It is available simply as ``machine.Timer`` on the WiPy but is named in the
documentation below as ``machine.TimerWiPy`` to distinguish it from the
more general :ref:`machine.Timer <machine.Timer>` class.
Hardware timers deal with timing of periods and events. Timers are perhaps
the most flexible and heterogeneous kind of hardware in MCUs and SoCs,
differently greatly from a model to a model. MicroPython's Timer class
defines a baseline operation of executing a callback with a given period
(or once after some delay), and allow specific boards to define more
non-standard behavior (which thus won't be portable to other boards).
See discussion of :ref:`important constraints <machine_callbacks>` on
Timer callbacks.
.. note::
Memory can't be allocated inside irq handlers (an interrupt) and so
exceptions raised within a handler don't give much information. See
:func:`micropython.alloc_emergency_exception_buf` for how to get around this
limitation.
Constructors
------------
.. class:: TimerWiPy(id, ...)
Construct a new timer object of the given id. Id of -1 constructs a
virtual timer (if supported by a board).
Methods
-------
.. method:: TimerWiPy.init(mode, \*, width=16)

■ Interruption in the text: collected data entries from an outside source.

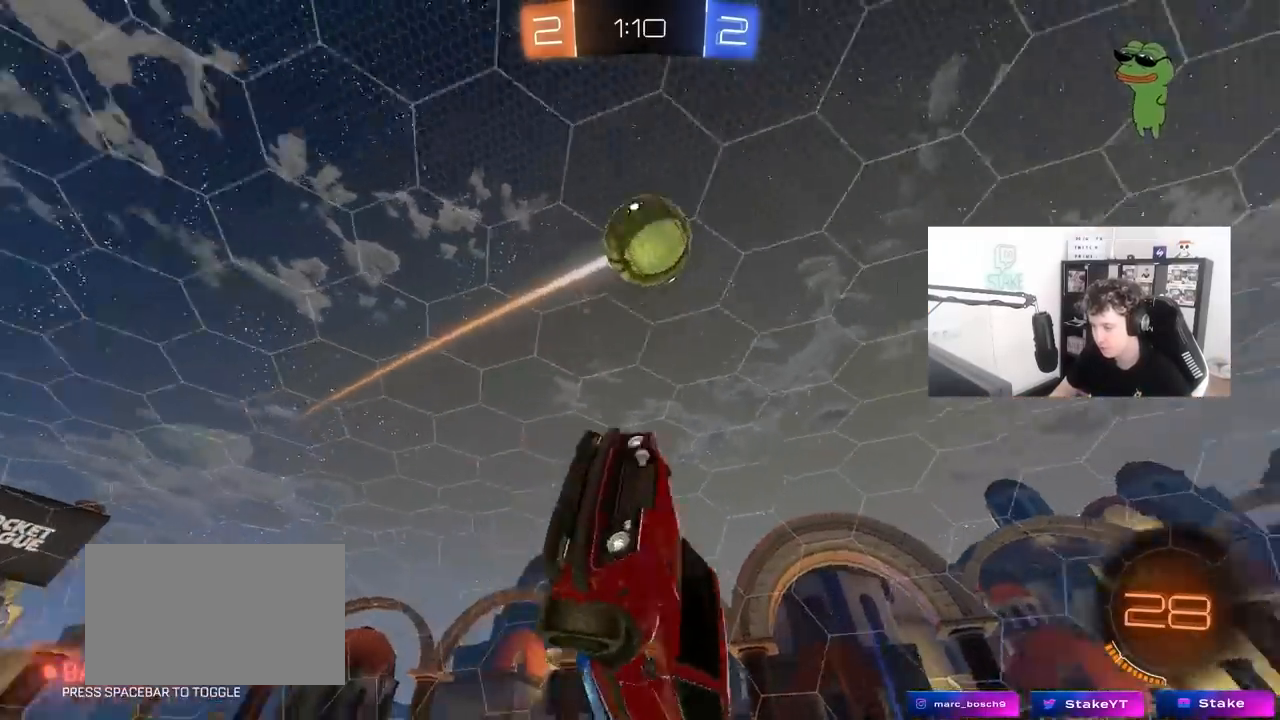
{"keys": ["a", "shift", "w"], "mouse": ["left"], "mouse_move": "still", "events": [[50, "shift", "down"], [183, "space", "up"], [233, "shift", "up"], [283, "mouse_left", "down"], [333, "s", "up"], [333, "shift", "down"], [467, "w", "down"]]}
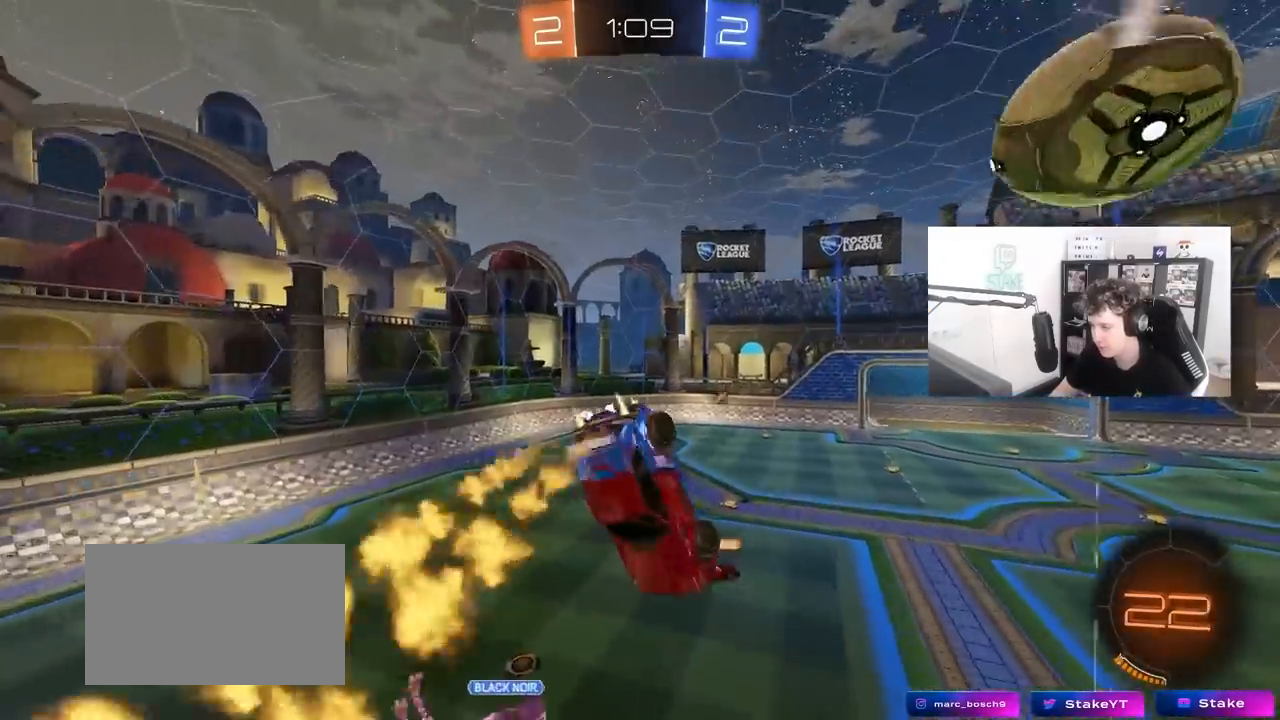
{"keys": ["s"], "mouse": [], "mouse_move": "still", "events": [[67, "space", "down"], [200, "space", "up"], [200, "w", "up"], [300, "shift", "up"], [350, "mouse_left", "up"], [350, "s", "down"], [483, "a", "up"]]}
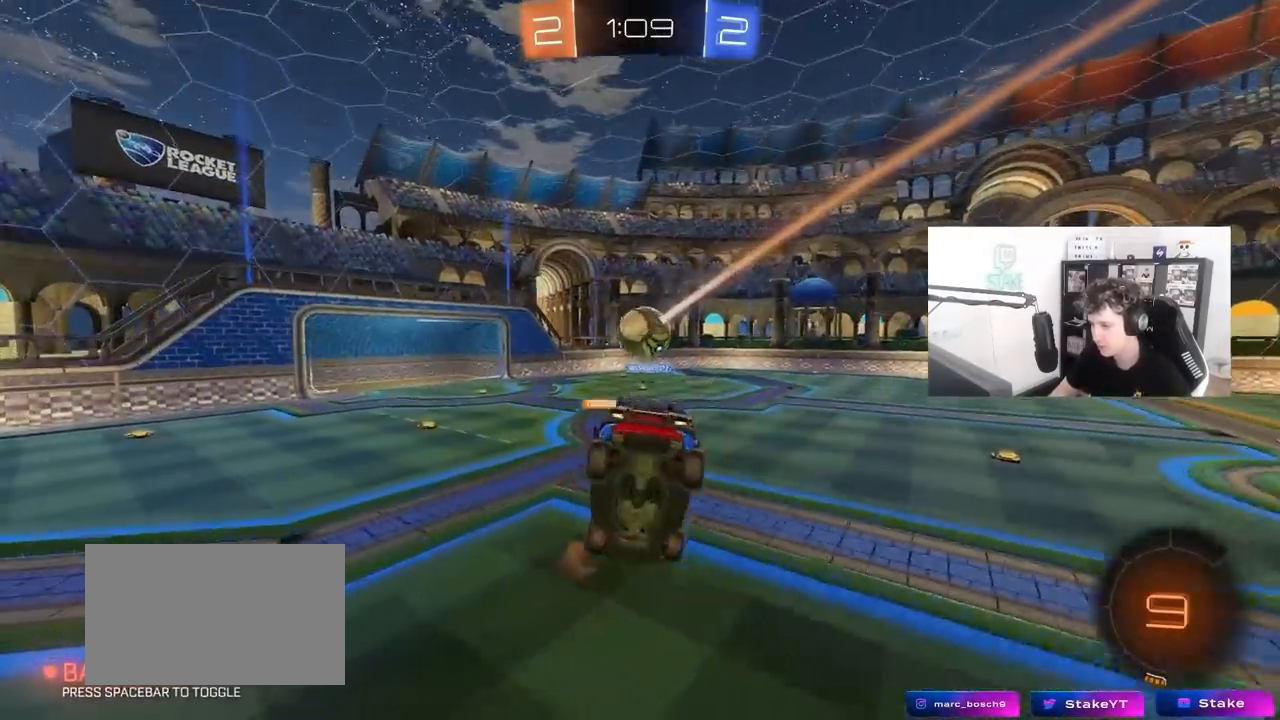
{"keys": ["d", "w"], "mouse": [], "mouse_move": "still", "events": [[33, "s", "up"], [267, "w", "down"], [317, "d", "down"]]}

Initialise the timer. Example::
tim.init(Timer.PERIODIC) # periodic 16-bit timer
tim.init(Timer.ONE_SHOT, width=32) # one shot 32-bit timer
Keyword arguments:
- ``mode`` can be one of:
- ``TimerWiPy.ONE_SHOT`` - The timer runs once until the configured
period of the channel expires.
- ``TimerWiPy.PERIODIC`` - The timer runs periodically at the configured
frequency of the channel.
- ``TimerWiPy.PWM`` - Output a PWM signal on a pin.
- ``width`` must be either 16 or 32 (bits). For really low frequencies < 5Hz
(or large periods), 32-bit timers should be used. 32-bit mode is only available
for ``ONE_SHOT`` AND ``PERIODIC`` modes.
.. method:: TimerWiPy.deinit()
Deinitialises the timer. Stops the timer, and disables the timer peripheral.
.. method:: TimerWiPy.channel(channel, \**, freq, period, polarity=TimerWiPy.POSITIVE, duty_cycle=0)
If only a channel identifier passed, then a previously initialized channel
object is returned (or ``None`` if there is no previous channel).
Otherwise, a TimerChannel object is initialized and returned.
The operating mode is is the one configured to the Timer object that was used to
create the channel.
- ``channel`` if the width of the timer is 16-bit, then must be either ``TIMER.A``, ``TIMER.B``.
If the width is 32-bit then it **must be** ``TIMER.A | TIMER.B``.
Keyword only arguments:
- ``freq`` sets the frequency in Hz.
- ``period`` sets the period in microseconds.
.. note::
Either ``freq`` or ``period`` must be given, never both.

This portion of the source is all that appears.